Would you copy each line of the data below that has "corners"?

+-------+

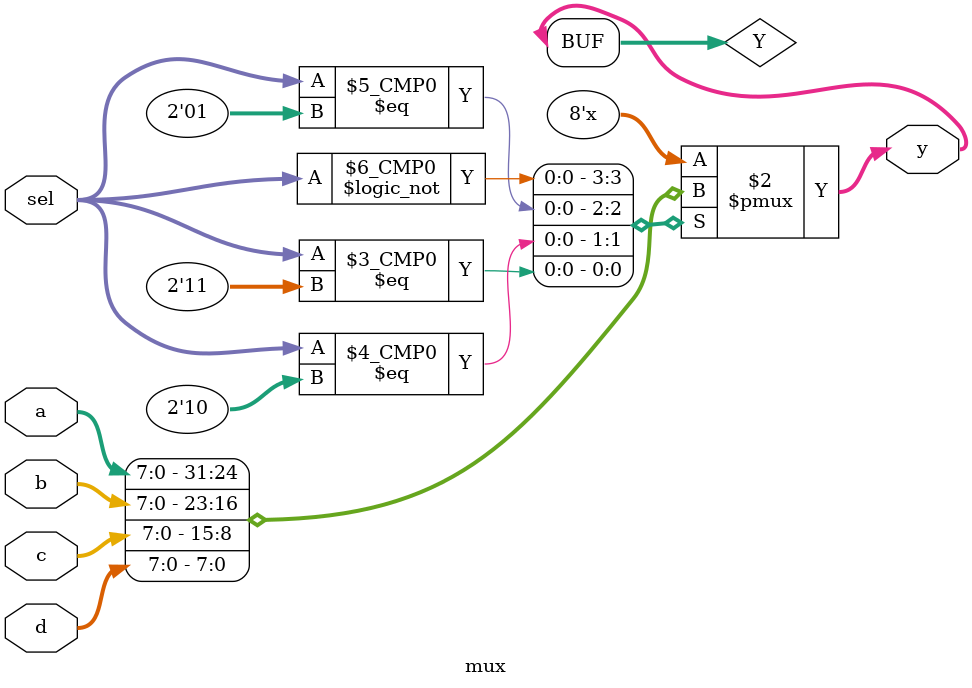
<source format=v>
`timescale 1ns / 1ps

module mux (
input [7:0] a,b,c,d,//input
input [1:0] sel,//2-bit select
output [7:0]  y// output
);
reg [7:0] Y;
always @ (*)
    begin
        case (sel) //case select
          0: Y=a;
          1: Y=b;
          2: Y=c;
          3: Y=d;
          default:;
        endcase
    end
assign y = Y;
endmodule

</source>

+-------+

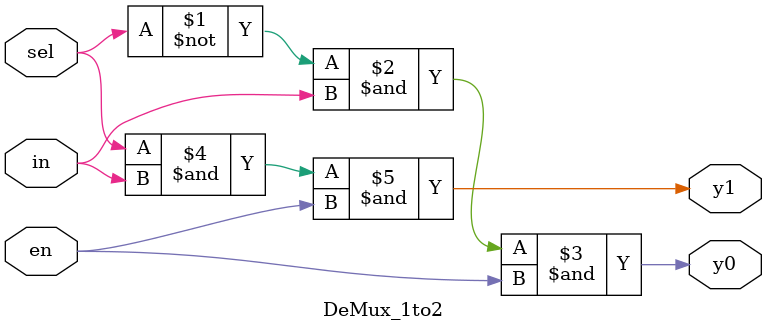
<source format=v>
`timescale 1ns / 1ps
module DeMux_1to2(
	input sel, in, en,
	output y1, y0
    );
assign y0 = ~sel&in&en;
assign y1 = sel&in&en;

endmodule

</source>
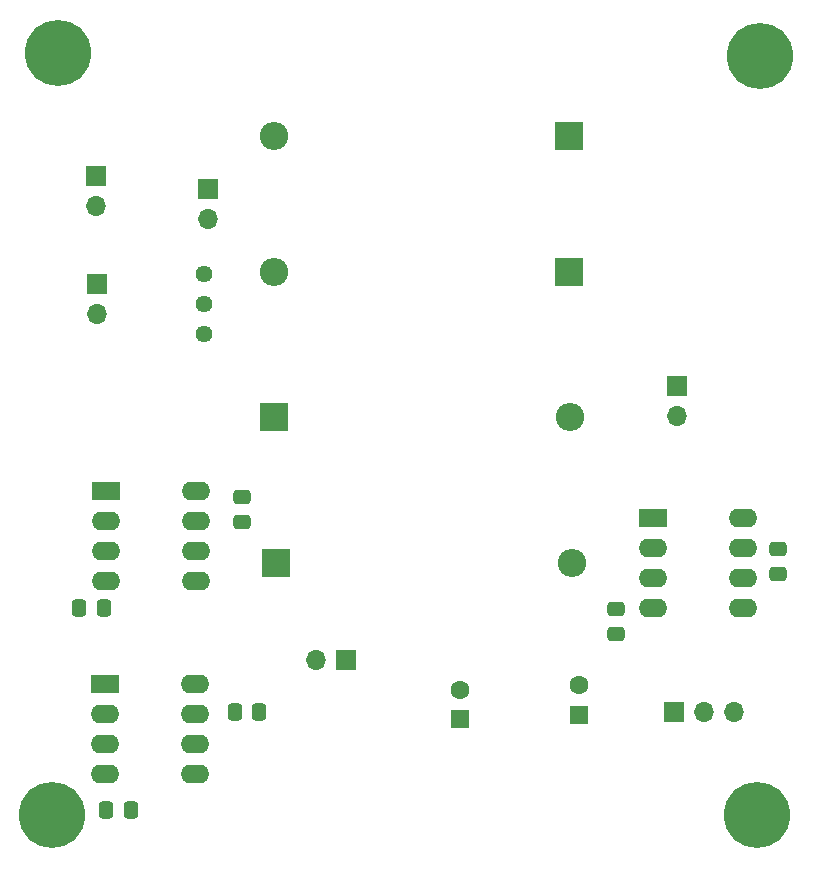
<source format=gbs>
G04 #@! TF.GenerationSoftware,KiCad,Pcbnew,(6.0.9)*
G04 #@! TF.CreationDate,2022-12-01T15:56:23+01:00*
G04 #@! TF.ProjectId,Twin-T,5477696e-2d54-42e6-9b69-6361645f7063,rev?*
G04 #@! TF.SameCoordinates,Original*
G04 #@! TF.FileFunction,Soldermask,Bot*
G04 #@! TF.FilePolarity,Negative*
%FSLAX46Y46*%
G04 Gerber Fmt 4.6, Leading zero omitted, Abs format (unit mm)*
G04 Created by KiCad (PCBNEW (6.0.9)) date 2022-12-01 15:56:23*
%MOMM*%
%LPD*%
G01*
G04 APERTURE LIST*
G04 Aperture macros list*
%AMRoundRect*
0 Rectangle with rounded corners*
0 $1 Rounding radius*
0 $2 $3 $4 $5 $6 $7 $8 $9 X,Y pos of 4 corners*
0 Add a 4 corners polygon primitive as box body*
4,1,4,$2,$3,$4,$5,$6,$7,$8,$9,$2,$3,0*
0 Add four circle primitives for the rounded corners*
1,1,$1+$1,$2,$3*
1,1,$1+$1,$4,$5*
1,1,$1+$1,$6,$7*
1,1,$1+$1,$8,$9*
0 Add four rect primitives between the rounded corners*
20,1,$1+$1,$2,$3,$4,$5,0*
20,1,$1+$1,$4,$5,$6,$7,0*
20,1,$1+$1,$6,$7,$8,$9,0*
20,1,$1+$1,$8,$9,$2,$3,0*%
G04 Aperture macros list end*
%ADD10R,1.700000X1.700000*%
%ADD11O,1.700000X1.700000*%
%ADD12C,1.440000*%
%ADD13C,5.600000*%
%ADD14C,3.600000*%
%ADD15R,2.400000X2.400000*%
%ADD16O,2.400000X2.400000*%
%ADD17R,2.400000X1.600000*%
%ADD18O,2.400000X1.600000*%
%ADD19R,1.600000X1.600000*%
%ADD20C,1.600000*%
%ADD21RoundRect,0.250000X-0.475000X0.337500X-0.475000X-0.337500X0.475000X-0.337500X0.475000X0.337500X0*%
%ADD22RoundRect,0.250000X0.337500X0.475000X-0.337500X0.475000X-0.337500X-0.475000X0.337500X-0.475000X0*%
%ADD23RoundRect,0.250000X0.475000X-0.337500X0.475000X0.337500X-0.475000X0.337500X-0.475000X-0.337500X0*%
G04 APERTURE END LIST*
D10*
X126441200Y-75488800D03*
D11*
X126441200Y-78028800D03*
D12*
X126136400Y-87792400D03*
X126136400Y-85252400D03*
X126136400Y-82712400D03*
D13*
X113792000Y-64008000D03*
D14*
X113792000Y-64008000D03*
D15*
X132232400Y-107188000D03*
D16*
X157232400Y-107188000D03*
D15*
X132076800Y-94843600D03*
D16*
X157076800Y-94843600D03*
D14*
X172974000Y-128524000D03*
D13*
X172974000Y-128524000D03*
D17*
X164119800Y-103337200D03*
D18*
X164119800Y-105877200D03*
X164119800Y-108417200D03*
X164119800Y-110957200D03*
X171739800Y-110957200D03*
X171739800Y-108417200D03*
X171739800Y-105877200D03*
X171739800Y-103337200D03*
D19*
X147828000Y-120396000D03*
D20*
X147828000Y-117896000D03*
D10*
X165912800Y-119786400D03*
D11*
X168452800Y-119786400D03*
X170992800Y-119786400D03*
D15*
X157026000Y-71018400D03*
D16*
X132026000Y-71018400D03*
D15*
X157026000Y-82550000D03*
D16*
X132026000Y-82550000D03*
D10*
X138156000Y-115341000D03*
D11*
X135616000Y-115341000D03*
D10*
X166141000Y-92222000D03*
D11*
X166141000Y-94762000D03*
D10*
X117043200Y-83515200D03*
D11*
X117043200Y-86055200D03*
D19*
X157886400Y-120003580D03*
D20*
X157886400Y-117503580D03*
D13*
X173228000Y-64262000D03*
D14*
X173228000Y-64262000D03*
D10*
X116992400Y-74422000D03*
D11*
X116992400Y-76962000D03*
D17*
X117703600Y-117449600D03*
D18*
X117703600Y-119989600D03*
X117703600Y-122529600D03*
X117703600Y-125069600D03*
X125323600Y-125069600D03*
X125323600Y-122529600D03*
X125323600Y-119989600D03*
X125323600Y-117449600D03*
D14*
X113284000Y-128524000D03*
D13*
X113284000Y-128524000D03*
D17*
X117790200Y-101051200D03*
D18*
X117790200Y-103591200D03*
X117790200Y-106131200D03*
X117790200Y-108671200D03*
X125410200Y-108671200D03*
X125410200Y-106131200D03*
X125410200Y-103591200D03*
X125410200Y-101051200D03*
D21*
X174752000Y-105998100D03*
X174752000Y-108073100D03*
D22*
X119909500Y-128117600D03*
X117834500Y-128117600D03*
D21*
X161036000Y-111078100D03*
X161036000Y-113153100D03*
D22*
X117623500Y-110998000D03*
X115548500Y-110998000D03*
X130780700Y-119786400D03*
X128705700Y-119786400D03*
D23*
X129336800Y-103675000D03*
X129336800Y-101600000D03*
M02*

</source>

+-------+

● **Result of the exercise**
0 Rectangle with rounded corners*
0 $2 $3 $4 $5 $6 $7 $8 $9 X,Y pos of 4 corners*
0 Add a 4 corners polygon primitive as box body*
0 Add four circle primitives for the rounded corners*
0 Add four rect primitives between the rounded corners*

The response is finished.